Passage to read:

•••

Nostalgia City Mysteries

Mark S. Bacon

Tag Archives: Apple

News update:

Future of e-books muddled

Everyone’s jockeying for the best position in the complex, brave new world of e-book marketing.  And it appears that future book buying details, including the prices readers pay for books and the amount authors get paid, will be determined by corporate lawyers and judges.

Last month a federal judge ruled that Apple conspired with five of the leading publishers to raise the going price of e-books.

Reuters reported that U.S. District Judge Denise Cote in Manhattan found “compelling evidence” that Apple violated federal antitrust law by playing a “central role” in a conspiracy with the publishers to eliminate retail price competition and raise e-book prices.

Apple was accused of trying to erode Amazon’s dominant position in e-book sales causing some e-book prices to rise by $3 to $5 each.

The U.S. Justice Department hailed the verdict as a victory for book buyers.

At issue are “agency model agreements” where publishers set the price of books, rather than retailers.

In the “wholesale” model, publishers offer books to booksellers at roughly half the price the publishers set as the recommended retail price of a book.  Then the retailer is free to sell the book at any price, even below the wholesale price paid for the book.

•••

Collected material:
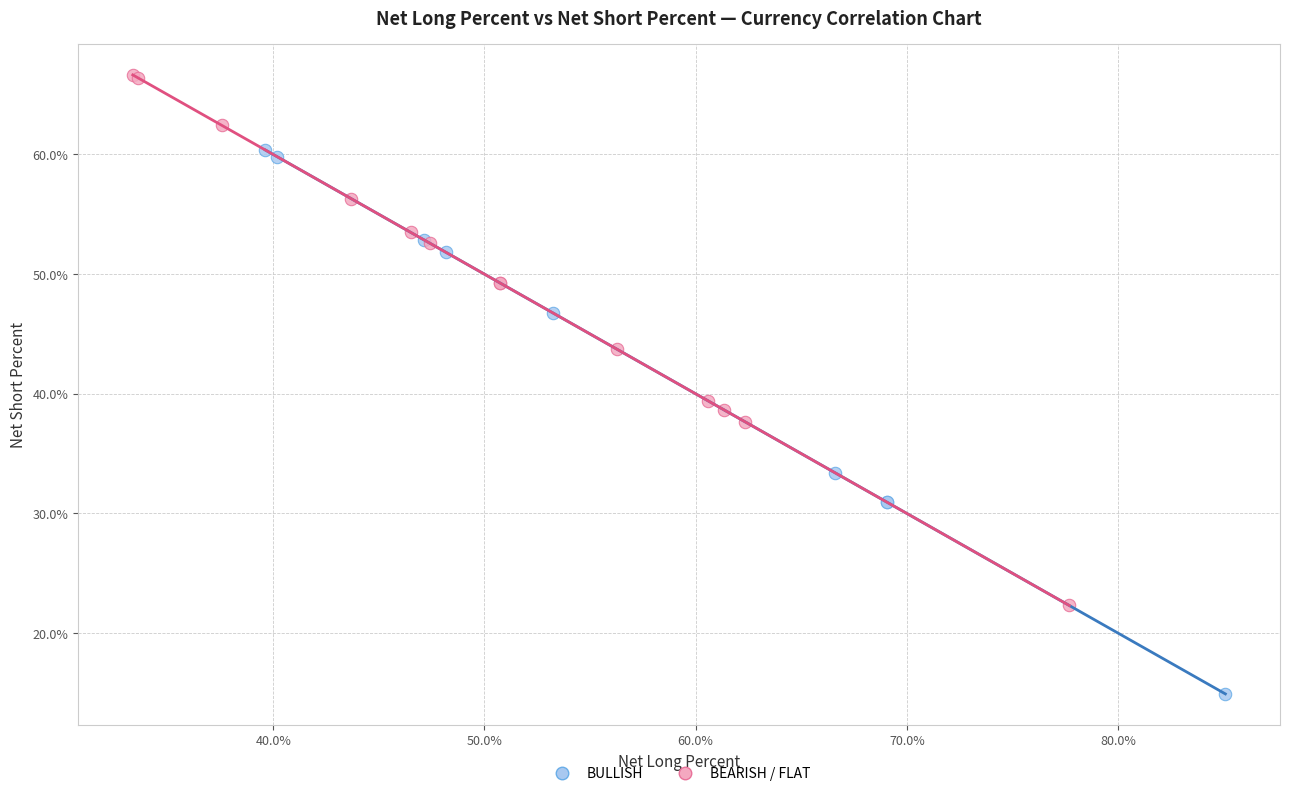

Which series reaches the maximum Y coordinate?

BEARISH / FLAT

•••

Questions to answer:
1/ List every organization named in the e-book article.
2/ In the e-book article, rewrite the part between "Mark S. Bacon" and "raise e-book prices.", inclusive, changing "Manhattan" to "New York".

Solutions to the problems:
1/ Apple, Amazon, Reuters, U.S. Justice Department

2/
Mark S. Bacon

Tag Archives: Apple

News update:

Future of e-books muddled

Everyone’s jockeying for the best position in the complex, brave new world of e-book marketing.  And it appears that future book buying details, including the prices readers pay for books and the amount authors get paid, will be determined by corporate lawyers and judges.

Last month a federal judge ruled that Apple conspired with five of the leading publishers to raise the going price of e-books.

Reuters reported that U.S. District Judge Denise Cote in New York found “compelling evidence” that Apple violated federal antitrust law by playing a “central role” in a conspiracy with the publishers to eliminate retail price competition and raise e-book prices.